— PROVIDED TEXT —
====
The moment we’ve all been waiting for has arrived: Mac OS X Lion has now reached Golden Master and is now available to all registered Apple Developers. If everything goes as expected, this Golden Master release will be available to all users through the App Store very soon.
This comes months after Lion was first announced to the world, at a Mac-oriented event in October of last year, and several weeks after it was demoed again to developers at WWDC. According to Apple, Mac OS X Lion aims at taking usability paradigms from iOS and adapting them to the Mac. Lion includes, for example, a new application manager named LaunchPad, which can be seen as the Mac version of the iOS Home Screen, since it takes up the whole screen and allows applications to be sorted into folders, much like they can on iOS devices.
Another feature that was clearly inspired by iOS is enhanced multi-touch support. Although it found its way onto Mac OS X slowly, Lion has been designed to respond to multi-touch interaction like never before: features like Exposé, for example, are just a swipe away, using a Trackpad or Apple’s Magic Mouse.
====
— TASK —
Go on with the text about Mac OS X Lion, picking up right after its last sentence.

— Stored dataset items —
====
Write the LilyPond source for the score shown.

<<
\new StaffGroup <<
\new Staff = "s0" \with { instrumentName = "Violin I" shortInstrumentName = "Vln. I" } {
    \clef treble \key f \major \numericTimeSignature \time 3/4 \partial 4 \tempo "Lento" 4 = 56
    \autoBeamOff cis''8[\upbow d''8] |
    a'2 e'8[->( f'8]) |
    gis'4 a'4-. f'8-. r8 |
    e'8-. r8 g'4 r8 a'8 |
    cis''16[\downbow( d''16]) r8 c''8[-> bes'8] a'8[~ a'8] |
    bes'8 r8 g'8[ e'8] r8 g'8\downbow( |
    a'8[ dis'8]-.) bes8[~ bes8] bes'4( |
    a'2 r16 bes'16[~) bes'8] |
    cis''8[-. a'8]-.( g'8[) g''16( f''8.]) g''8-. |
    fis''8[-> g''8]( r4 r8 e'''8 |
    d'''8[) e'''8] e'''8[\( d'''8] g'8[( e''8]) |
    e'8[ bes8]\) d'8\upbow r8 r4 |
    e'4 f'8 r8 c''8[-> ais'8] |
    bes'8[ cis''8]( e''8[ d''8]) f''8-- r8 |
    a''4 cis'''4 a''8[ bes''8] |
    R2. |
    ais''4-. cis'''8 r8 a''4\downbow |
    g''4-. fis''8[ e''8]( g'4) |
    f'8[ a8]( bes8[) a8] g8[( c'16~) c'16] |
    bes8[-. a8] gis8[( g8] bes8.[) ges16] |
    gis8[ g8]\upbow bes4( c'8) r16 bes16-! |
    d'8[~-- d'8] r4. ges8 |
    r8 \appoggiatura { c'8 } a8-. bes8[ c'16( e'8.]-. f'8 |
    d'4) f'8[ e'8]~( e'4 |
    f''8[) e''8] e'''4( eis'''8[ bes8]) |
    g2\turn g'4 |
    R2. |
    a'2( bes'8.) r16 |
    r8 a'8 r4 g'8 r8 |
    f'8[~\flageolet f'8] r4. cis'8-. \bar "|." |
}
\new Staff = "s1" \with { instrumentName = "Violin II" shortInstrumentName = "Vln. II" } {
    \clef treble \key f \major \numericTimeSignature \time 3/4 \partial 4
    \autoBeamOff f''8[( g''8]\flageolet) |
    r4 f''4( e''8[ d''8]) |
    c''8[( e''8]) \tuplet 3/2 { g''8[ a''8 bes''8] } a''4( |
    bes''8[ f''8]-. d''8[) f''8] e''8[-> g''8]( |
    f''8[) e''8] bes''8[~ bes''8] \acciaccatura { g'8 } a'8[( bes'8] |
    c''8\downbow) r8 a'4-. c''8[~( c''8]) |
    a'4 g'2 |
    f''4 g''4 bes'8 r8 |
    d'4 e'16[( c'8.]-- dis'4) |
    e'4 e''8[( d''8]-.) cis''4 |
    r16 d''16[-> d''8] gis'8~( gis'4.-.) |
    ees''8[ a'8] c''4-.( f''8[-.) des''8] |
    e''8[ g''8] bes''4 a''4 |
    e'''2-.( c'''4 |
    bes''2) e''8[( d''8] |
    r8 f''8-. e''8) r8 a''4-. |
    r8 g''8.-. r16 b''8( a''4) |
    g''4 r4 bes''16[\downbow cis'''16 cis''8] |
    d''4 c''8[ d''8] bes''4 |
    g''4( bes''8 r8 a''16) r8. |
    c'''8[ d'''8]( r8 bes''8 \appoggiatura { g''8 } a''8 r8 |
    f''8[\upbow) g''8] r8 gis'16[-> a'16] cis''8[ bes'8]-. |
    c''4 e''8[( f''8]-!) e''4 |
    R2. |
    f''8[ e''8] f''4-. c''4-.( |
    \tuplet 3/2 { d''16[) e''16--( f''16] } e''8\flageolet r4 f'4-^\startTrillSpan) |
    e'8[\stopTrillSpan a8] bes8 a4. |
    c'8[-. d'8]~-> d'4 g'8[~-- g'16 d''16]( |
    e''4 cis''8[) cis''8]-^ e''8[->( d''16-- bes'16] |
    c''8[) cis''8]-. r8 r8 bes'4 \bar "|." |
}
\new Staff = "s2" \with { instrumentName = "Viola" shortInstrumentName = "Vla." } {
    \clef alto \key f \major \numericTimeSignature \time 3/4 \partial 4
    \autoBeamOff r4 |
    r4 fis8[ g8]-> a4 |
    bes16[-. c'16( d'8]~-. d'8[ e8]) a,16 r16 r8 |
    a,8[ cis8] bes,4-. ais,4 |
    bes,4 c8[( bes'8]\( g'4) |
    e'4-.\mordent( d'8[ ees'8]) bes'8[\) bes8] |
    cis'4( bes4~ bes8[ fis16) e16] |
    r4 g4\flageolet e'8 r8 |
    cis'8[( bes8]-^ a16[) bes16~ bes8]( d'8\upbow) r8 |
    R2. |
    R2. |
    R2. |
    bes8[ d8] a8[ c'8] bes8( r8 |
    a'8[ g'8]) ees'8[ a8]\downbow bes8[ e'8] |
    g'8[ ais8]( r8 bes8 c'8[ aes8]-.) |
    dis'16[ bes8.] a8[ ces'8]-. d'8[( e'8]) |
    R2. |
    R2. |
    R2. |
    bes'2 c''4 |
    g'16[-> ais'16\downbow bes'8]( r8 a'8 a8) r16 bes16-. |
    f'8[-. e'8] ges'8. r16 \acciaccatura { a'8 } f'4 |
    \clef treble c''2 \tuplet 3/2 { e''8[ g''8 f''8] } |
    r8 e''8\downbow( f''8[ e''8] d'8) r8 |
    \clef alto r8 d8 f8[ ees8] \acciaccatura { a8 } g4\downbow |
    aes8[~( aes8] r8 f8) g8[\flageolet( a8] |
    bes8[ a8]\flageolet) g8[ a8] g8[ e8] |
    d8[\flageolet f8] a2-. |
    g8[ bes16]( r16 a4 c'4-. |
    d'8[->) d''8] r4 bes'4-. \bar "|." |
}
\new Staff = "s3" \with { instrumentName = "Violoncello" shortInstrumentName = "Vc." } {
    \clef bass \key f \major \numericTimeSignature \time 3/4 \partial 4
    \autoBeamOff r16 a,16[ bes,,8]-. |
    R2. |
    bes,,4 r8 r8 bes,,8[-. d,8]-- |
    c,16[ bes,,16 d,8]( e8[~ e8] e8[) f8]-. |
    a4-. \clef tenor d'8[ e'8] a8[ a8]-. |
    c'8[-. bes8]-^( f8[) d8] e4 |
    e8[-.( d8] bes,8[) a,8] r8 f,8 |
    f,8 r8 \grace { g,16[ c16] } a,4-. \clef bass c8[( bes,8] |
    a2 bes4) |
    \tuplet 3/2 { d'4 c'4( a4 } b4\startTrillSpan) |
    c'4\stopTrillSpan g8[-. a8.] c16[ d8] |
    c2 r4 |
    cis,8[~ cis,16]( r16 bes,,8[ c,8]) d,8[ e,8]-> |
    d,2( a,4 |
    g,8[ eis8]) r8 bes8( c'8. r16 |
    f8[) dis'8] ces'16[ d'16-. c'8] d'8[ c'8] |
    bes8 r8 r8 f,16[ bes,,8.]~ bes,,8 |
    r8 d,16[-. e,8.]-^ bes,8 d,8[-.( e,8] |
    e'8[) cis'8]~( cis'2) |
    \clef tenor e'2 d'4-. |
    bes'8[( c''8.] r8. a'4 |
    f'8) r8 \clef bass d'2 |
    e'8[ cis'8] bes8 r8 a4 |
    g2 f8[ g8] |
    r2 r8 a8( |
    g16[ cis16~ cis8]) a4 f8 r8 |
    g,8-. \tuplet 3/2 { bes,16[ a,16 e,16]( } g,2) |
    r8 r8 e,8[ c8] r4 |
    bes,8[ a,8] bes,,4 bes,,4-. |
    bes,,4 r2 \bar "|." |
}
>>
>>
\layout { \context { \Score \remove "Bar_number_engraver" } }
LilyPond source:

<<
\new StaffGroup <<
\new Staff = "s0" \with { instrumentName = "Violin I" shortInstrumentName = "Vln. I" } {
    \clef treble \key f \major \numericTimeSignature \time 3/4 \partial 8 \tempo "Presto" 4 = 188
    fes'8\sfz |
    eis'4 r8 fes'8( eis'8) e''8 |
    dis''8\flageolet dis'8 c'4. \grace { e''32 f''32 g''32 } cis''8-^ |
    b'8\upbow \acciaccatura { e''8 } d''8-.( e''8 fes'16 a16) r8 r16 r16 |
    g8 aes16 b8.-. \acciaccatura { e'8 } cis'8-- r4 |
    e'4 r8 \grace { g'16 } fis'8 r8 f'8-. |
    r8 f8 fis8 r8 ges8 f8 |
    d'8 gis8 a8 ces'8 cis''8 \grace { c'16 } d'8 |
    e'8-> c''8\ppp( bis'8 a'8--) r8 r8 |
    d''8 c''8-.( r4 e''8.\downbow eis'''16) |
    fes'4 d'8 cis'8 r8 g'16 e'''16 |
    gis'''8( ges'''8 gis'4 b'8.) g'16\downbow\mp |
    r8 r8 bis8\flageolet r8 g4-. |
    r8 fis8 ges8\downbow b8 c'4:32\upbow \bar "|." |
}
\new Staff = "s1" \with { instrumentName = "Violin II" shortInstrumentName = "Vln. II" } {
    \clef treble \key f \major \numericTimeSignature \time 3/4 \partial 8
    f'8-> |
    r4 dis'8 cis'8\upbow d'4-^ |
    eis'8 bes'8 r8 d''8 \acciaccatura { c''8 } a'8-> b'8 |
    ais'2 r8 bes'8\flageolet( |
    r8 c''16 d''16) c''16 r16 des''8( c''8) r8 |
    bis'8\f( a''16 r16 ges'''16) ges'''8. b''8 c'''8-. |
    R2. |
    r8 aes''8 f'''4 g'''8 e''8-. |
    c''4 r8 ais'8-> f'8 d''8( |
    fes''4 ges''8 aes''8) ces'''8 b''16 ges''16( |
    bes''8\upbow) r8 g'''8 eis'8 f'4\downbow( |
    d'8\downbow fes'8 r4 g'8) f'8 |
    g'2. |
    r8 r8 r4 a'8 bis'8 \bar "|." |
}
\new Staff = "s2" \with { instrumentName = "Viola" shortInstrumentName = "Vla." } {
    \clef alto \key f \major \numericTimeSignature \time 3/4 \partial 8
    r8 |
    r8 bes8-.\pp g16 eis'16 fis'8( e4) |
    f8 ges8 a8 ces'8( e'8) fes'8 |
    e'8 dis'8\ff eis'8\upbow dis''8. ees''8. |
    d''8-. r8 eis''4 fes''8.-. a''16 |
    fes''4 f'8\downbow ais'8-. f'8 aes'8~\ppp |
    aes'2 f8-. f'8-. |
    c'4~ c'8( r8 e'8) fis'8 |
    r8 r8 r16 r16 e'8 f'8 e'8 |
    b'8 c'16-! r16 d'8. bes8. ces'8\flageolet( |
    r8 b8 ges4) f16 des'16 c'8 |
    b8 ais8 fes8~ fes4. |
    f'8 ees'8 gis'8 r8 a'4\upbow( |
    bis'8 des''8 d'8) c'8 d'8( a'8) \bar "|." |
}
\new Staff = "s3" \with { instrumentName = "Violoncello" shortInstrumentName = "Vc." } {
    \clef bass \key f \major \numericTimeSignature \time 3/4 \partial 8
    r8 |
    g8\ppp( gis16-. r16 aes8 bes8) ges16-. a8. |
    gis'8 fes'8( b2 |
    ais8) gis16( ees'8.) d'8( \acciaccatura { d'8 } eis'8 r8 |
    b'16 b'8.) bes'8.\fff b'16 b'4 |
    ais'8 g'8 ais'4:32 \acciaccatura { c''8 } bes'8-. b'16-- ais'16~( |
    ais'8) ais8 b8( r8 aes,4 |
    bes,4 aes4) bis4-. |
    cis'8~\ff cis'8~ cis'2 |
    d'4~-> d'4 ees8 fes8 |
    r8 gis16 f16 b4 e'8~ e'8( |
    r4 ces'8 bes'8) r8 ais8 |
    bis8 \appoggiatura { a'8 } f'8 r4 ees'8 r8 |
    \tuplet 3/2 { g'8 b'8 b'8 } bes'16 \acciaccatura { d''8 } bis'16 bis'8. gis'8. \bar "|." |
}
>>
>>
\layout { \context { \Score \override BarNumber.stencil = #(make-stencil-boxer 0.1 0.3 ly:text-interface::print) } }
====
— WRITTEN ANSWER —
Lion does more than just bringing features from an already released product, however. In fact, it does a great deal to improve the reliability of standard computers. Resume, for example, allows the state of applications to be saved whenever they’re closed, or whenever the computer is powered off, allowing users to start working right where they left off afterwards. AutoSave takes this feature one step forward by saving all changes made to files on the fly, even if users don’t manually save them.
If you’re a registered Apple developer, you can download the final version of Lion for free right now, from Apple’s Developer Center. If you don’t have a developer account, you can purchase one for $99, which will give you access to developer tools as well as full operating system releases for a year.
Remaining users will have to wait until Lion ships, which should happen sometime this month, as promised by Apple. Users will be able to download it exclusively from the Mac App Store, since, for the first time, Apple won’t be selling DVD copies of the operating system.